**TEXT BLOCK:**
::::
A sample of whole blood of 500 μL was obtained from an umbilical cord vein (from the cord or after introducing a catheter into the umbilical vein) or from a peripheral vein after introducing a peripheral venous line. Microvette® 500 Hep-Li-Gel (SARSTEDT, Nümbrecht, Germany) sampling tubes containing lithium heparin and a separating gel were used. The PCT level was evaluated by sandwich immunoassay and electro chemiluminescence. The Nice University Hospital used a ADVIA Centaur CP (SIEMENS HEALTHINEERS, Erlangen, Germany) system with the ADVIA Centaur BRAHMS PCT reactive. The Bicêtre University Hospital used a COBAS® 8000 (ROCHE DIAGNOSTICS, Bâle, Switerland) system with the Elecsys BRAHMS PCT reactive. Comparative tests for PCT using the different methods using the BRAHMS reactive were performed. The result of analysis of PCT with the different reactive were the same (correlation coefficient close to one).

EOS Classification

The classification of the neonates was made retrospectively according to the infectious status (certain, probable or absent infection) by two neonatalogists blinded to the results of the PCT level. In the case of disagreement a third neonatalogist was consulted concerning the infectious status of the infant.
::::
**Dataset records:**
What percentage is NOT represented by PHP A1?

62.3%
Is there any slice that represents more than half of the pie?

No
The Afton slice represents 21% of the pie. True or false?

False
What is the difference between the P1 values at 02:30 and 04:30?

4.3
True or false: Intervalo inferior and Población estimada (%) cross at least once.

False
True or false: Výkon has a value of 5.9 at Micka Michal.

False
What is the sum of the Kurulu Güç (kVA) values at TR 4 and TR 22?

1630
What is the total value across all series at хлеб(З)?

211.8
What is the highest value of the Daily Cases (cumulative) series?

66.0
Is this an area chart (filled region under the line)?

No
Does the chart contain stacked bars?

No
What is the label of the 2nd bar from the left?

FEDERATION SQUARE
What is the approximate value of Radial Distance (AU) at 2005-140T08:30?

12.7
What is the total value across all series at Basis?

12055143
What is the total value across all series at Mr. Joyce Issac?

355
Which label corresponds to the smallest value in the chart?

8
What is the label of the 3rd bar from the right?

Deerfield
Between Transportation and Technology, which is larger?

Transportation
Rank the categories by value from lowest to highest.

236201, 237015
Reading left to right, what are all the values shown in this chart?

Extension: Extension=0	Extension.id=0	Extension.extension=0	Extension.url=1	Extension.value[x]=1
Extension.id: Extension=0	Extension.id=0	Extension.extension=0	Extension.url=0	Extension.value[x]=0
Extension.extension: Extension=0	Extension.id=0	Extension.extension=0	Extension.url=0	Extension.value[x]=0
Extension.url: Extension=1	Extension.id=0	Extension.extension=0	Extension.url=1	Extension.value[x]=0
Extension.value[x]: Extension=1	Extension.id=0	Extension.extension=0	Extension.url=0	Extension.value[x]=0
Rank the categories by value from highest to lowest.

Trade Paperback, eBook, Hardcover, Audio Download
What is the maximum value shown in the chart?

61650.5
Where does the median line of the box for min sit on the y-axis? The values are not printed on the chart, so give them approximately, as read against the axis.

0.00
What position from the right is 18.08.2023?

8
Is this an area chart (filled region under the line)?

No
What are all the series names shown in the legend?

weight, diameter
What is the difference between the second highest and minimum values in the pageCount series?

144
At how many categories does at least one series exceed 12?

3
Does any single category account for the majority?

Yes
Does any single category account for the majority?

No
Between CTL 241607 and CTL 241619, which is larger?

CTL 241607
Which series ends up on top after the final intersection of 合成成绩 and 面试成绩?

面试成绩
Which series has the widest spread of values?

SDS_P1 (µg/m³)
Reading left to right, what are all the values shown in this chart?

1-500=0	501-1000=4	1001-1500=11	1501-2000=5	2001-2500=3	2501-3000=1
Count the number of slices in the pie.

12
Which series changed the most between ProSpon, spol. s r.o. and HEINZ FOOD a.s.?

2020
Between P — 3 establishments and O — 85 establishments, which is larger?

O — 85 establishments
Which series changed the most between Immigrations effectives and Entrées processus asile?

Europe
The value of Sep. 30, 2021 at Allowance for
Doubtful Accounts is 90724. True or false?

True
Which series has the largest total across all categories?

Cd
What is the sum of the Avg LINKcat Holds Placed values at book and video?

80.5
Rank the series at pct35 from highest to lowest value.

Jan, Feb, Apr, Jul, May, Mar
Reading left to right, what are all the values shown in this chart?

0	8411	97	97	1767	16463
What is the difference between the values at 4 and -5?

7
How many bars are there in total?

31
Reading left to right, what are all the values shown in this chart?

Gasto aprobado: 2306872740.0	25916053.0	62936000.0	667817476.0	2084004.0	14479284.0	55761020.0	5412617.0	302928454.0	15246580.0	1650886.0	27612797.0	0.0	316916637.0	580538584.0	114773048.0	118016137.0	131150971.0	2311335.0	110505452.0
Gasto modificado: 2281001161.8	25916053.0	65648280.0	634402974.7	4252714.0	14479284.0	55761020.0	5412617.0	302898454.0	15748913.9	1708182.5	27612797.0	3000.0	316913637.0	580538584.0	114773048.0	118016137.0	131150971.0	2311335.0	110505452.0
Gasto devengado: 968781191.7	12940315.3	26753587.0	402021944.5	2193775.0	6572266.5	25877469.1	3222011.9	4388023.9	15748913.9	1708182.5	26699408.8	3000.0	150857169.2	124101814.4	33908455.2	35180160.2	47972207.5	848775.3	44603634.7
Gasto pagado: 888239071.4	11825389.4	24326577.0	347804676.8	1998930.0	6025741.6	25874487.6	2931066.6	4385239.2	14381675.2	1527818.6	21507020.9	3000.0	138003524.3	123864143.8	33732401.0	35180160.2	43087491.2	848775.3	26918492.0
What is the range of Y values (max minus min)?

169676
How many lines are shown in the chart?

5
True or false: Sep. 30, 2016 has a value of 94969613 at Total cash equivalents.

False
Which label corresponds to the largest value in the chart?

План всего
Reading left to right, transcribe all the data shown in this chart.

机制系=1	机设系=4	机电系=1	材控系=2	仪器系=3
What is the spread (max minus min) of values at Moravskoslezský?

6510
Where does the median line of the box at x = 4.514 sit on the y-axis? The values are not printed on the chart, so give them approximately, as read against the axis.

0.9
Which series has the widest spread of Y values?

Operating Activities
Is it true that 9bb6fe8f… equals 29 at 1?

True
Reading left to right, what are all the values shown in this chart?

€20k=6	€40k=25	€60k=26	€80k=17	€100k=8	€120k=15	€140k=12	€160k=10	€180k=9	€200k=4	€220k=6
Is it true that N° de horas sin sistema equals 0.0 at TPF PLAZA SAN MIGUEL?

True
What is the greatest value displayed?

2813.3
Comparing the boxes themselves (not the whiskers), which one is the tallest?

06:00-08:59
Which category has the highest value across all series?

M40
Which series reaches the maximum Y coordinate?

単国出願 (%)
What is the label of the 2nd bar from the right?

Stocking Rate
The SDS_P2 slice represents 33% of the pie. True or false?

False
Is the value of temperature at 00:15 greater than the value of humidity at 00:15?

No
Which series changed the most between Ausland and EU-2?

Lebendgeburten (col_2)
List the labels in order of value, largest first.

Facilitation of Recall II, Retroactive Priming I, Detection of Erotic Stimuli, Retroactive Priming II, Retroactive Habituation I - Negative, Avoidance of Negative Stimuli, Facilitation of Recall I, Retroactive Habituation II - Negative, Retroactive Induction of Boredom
::::
**CHECK YOUR UNDERSTANDING:**
1. Answer these questions using the PCT methods text:
(a) What volume of whole blood was taken for each sample?
(b) Which system did the Bicêtre University Hospital use to measure PCT?
(c) Who was consulted when the two neonatalogists disagreed about an infant's infectious status?
2. Reproduce the PCT methods text, everything from "EOS Classification" down to "of the infant.".

**RESULTS FOR EACH TASK:**
1.
(a) 500 μL.
(b) A COBAS® 8000 system with the Elecsys BRAHMS PCT reactive.
(c) A third neonatalogist.

2.
EOS Classification

The classification of the neonates was made retrospectively according to the infectious status (certain, probable or absent infection) by two neonatalogists blinded to the results of the PCT level. In the case of disagreement a third neonatalogist was consulted concerning the infectious status of the infant.